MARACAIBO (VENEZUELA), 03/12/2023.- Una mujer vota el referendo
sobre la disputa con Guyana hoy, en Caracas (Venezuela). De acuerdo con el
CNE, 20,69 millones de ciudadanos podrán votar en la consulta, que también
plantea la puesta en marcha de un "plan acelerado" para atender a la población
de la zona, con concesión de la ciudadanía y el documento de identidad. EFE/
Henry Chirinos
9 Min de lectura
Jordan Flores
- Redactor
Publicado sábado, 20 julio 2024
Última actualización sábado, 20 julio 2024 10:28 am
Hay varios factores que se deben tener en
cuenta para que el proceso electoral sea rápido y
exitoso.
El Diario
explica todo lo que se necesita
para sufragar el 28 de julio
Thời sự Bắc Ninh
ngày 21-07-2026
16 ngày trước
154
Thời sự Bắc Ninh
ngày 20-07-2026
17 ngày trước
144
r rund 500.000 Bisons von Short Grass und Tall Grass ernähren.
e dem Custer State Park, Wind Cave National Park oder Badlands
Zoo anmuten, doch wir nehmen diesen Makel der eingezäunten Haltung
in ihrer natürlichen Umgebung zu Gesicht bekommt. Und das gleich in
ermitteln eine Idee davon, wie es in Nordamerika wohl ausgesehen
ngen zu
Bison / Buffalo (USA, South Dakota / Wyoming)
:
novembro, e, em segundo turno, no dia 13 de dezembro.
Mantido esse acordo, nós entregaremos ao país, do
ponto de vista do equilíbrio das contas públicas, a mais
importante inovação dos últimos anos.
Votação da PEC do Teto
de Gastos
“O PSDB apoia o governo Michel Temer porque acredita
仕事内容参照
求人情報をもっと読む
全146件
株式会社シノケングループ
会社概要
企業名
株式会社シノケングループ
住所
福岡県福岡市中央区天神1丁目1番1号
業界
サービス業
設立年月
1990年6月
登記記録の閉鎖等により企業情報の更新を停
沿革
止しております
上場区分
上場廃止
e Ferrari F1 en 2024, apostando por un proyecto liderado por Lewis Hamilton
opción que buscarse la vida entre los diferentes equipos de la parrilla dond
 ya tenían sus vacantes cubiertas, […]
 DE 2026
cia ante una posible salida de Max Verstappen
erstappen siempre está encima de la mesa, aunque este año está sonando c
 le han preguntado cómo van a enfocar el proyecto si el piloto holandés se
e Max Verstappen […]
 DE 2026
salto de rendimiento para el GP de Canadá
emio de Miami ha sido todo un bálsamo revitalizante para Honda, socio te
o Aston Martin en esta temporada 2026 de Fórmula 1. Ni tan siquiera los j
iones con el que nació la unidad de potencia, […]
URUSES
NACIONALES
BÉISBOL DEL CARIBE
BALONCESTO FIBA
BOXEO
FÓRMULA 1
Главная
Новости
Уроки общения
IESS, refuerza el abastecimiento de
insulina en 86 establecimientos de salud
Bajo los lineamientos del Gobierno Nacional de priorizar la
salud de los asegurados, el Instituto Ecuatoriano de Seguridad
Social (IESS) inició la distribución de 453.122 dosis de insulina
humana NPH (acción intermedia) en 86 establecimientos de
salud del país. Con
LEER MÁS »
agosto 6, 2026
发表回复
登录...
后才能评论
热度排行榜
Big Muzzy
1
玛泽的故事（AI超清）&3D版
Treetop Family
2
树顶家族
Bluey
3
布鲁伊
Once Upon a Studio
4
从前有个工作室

-=-=-=-=-

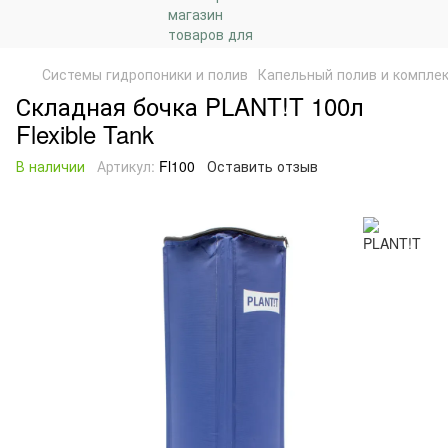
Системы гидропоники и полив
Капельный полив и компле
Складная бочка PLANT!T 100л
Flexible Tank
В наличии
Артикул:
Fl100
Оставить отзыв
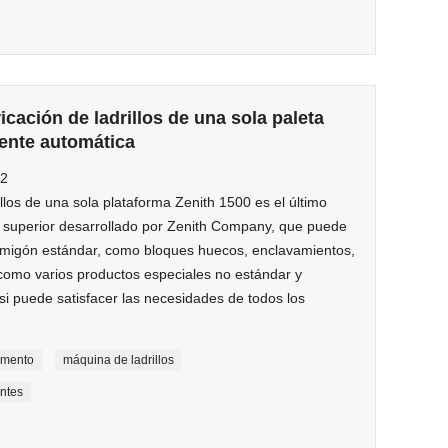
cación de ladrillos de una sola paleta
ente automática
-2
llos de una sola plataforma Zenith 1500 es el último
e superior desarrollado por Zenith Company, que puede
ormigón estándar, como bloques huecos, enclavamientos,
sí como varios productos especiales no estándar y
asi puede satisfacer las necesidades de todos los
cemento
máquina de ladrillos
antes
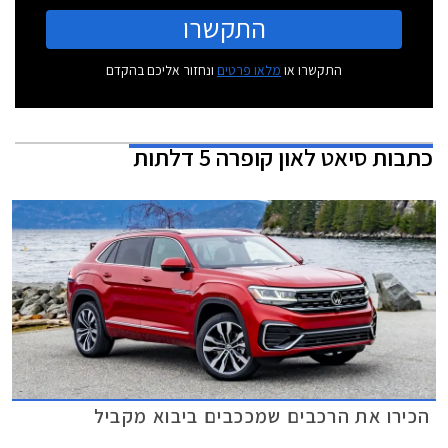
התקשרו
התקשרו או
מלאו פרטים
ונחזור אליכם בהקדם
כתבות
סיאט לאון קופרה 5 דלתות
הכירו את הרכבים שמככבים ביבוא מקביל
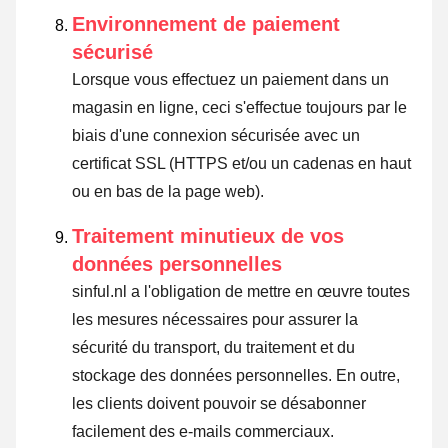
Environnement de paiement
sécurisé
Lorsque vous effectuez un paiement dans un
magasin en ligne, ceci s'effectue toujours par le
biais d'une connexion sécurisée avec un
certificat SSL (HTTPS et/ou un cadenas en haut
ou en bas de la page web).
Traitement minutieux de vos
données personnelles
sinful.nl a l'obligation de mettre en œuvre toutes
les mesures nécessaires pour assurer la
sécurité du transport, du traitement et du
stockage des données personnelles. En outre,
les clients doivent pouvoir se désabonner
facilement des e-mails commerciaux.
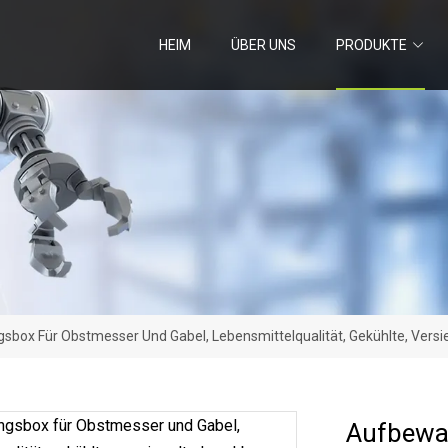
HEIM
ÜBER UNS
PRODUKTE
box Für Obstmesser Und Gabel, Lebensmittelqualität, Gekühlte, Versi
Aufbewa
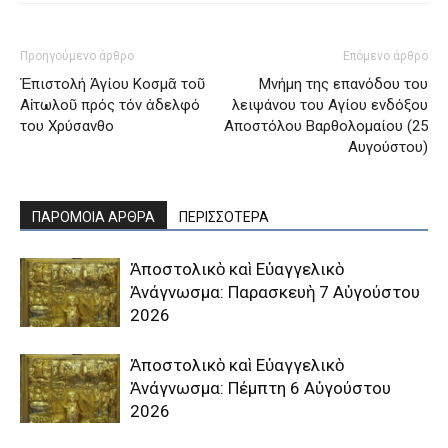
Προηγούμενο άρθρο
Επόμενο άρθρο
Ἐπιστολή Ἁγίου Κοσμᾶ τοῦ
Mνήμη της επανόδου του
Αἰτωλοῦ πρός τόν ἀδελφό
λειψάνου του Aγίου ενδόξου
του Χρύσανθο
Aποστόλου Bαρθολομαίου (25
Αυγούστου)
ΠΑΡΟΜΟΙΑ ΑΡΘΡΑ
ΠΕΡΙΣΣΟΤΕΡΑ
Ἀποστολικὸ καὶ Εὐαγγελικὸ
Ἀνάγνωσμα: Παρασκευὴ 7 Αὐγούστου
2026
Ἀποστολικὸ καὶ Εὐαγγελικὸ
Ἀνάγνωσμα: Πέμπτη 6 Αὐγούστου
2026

-=-=-=-=-

| PROBLEM TO SOLVE |
Go through the records and report each line that contains "para".

| ANSWER BOX |
plantea la puesta en marcha de un "plan acelerado" para atender a la población
cuenta para que el proceso electoral sea rápido y
para sufragar el 28 de julio
salto de rendimiento para el GP de Canadá
emio de Miami ha sido todo un bálsamo revitalizante para Honda, socio te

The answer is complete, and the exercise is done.